*Document extract:*
════════════════════
The DB already exists on mounted storage accessible to all nodes.
Configuration Attempt
nextflow config (simplified)
process {
executor = 'azurebatch'
stageInMode = 'symlink'
stageOutMode = 'rsync'
}
workDir = '/mnt/batch/tasks/fsmounts/work/work'
fusion.enabled = false
wave.enabled = false
tower.enabled = false
docker.enabled = true
params
input: "/mnt/batch/tasks/fsmounts/input/samplesheet.csv" outdir: "/mnt/batch/tasks/fsmounts/results/test1"alphafold2_db: "/mnt/batch/tasks/fsmounts/work/alphafolddb/alphafolddb"bfd_path: "/mnt/batch/tasks/fsmounts/work/alphafolddb/alphafolddb/bfd/*" ...
Observed Behavior
Even with:
Local POSIX paths only (no az://)
stageInMode = 'symlink'
Mounted storage on all nodes
The log still shows:
FilePorter - Copying foreign file /mnt/batch/tasks/fsmounts/work/alphafolddb/...
to work dir: az:///work/stage-/...
And on interruption:
port 4: (value) bound ; channel: bfd/* port 5: (value) bound ; channel: small_bfd/* port 6: (value) bound ; channel: mgnify/* ...
So it appears that the pipeline is materializing DB glob paths as path inputs, which forces Azure Batch localization via object storage staging.
What I’ve Tried
Using blobfuse2 mounts only (no Fusion)
════════════════════
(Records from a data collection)

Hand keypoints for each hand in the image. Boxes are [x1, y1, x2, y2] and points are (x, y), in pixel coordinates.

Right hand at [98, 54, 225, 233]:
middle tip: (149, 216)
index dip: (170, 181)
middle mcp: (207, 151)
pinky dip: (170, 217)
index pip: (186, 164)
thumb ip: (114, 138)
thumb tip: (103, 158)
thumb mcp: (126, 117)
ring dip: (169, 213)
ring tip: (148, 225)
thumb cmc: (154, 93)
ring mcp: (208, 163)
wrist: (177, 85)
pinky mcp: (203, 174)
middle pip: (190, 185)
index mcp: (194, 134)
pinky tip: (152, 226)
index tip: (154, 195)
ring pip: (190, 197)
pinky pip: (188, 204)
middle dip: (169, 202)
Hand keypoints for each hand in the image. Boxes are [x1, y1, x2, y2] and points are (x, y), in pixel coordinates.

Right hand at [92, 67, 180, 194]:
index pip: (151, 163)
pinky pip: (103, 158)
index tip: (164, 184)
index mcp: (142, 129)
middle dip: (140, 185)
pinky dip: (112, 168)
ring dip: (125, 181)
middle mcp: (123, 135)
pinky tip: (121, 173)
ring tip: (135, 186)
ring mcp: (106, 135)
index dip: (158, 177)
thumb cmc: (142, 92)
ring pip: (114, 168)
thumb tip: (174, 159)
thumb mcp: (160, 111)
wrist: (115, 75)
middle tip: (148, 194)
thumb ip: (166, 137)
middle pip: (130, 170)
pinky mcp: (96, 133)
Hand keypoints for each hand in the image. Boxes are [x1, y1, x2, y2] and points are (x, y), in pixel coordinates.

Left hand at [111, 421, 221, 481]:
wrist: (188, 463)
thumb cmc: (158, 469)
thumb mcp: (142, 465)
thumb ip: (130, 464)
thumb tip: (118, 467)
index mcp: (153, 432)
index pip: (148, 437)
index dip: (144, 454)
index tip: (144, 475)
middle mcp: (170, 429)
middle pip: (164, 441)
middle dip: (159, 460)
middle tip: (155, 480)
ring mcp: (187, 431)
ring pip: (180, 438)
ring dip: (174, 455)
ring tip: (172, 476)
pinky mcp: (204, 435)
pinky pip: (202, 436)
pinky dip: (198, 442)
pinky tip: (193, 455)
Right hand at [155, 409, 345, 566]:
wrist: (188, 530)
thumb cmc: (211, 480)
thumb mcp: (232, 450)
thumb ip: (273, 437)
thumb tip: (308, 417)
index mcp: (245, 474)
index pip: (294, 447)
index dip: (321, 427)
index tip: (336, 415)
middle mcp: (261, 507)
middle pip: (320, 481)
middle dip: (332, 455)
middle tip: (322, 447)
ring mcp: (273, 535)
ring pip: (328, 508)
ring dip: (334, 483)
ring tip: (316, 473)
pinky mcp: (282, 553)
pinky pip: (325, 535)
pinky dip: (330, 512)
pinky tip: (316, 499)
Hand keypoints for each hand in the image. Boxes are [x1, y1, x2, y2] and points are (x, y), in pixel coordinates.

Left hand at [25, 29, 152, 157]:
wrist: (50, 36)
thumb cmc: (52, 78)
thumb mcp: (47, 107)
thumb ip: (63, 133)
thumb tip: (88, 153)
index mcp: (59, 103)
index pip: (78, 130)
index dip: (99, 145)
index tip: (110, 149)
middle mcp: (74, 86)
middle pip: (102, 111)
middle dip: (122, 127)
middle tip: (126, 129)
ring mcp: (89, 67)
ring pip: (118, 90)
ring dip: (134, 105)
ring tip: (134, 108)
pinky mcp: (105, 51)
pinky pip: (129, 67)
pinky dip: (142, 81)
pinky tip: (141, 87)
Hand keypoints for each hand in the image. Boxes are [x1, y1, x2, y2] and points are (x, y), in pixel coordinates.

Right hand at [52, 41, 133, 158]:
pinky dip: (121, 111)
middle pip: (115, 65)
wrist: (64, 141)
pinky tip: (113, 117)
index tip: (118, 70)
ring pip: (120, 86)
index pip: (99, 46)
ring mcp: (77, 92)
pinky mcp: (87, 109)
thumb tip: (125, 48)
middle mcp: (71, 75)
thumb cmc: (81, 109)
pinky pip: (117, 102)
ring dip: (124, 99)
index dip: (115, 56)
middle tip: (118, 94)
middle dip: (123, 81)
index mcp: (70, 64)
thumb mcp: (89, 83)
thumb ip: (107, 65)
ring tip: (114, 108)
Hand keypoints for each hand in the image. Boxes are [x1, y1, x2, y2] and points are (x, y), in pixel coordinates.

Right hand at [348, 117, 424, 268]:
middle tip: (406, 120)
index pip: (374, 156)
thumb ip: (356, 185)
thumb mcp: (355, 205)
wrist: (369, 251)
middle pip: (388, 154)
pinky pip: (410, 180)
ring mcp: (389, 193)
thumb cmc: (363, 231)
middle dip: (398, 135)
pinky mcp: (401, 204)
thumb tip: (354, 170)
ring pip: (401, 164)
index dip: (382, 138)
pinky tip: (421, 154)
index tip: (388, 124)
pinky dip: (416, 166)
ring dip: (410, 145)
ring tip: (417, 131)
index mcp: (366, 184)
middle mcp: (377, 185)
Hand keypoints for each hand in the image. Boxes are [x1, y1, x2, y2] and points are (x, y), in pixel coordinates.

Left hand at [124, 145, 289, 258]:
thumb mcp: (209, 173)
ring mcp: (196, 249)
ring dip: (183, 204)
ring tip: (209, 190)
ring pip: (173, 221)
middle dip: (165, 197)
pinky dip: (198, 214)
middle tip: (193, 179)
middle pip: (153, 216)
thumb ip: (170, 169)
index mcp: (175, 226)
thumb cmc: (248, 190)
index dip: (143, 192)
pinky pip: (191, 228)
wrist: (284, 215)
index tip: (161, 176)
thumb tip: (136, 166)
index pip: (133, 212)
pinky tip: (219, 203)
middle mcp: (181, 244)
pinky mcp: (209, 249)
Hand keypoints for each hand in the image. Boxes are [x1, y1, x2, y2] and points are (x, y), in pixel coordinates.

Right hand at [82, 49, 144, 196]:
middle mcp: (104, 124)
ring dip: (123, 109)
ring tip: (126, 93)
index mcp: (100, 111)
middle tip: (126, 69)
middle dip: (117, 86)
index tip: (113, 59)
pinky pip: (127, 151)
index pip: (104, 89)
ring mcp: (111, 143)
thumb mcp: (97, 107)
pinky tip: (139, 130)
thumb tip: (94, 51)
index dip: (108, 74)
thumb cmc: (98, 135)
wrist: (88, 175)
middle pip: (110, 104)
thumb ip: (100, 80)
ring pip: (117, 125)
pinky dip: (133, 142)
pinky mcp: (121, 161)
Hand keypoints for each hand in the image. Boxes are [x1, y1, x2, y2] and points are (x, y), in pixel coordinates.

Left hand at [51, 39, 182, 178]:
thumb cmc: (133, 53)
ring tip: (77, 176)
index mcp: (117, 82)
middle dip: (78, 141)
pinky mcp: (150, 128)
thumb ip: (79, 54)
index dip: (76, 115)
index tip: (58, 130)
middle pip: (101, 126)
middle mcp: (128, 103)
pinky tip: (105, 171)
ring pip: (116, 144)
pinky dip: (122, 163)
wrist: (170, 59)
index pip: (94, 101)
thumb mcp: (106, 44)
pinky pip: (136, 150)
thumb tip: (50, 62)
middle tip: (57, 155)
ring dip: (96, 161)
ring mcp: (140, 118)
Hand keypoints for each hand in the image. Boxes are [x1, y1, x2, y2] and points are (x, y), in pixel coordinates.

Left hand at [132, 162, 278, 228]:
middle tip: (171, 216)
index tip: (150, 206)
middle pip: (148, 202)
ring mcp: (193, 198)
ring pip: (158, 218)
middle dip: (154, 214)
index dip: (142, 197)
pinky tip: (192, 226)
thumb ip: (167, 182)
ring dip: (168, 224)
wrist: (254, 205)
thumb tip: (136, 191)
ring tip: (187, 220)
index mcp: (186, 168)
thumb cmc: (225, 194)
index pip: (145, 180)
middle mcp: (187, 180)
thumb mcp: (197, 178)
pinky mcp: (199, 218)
════════════════════
*What is needed:* Pick up the forum post about Nextflow file staging on Azure Batch where it stops and keep writing. The data plays no role in this.

*Answer space:*
Using Fusion instead of blobfuse
Mounting DB inside container with containerOptions
Overriding RUN_ALPHAFOLD2 module to use DB root directly
Using both az:// and POSIX-only configurations
The staging persists as long as DB-related parameters are passed as path inputs.
My Understanding (Please Confirm)
It seems that:
Azure Batch executor requires inputs to be localized into the remote workDir.
If a process declares path inputs (e.g., path('bfd/')), Nextflow treats them as managed inputs.
On Azure Batch, this results in uploading those files into the az://work/stage- area.
blobfuse mounts do not prevent this behavior.
The only way to avoid DB staging is:
Use Fusion with az:// paths, or
Refactor the pipeline so the DB is passed as a val string (not path inputs).
Is that correct?
Questions
Is there any supported way to prevent localization of large path inputs on Azure Batch when using mounted blob storage?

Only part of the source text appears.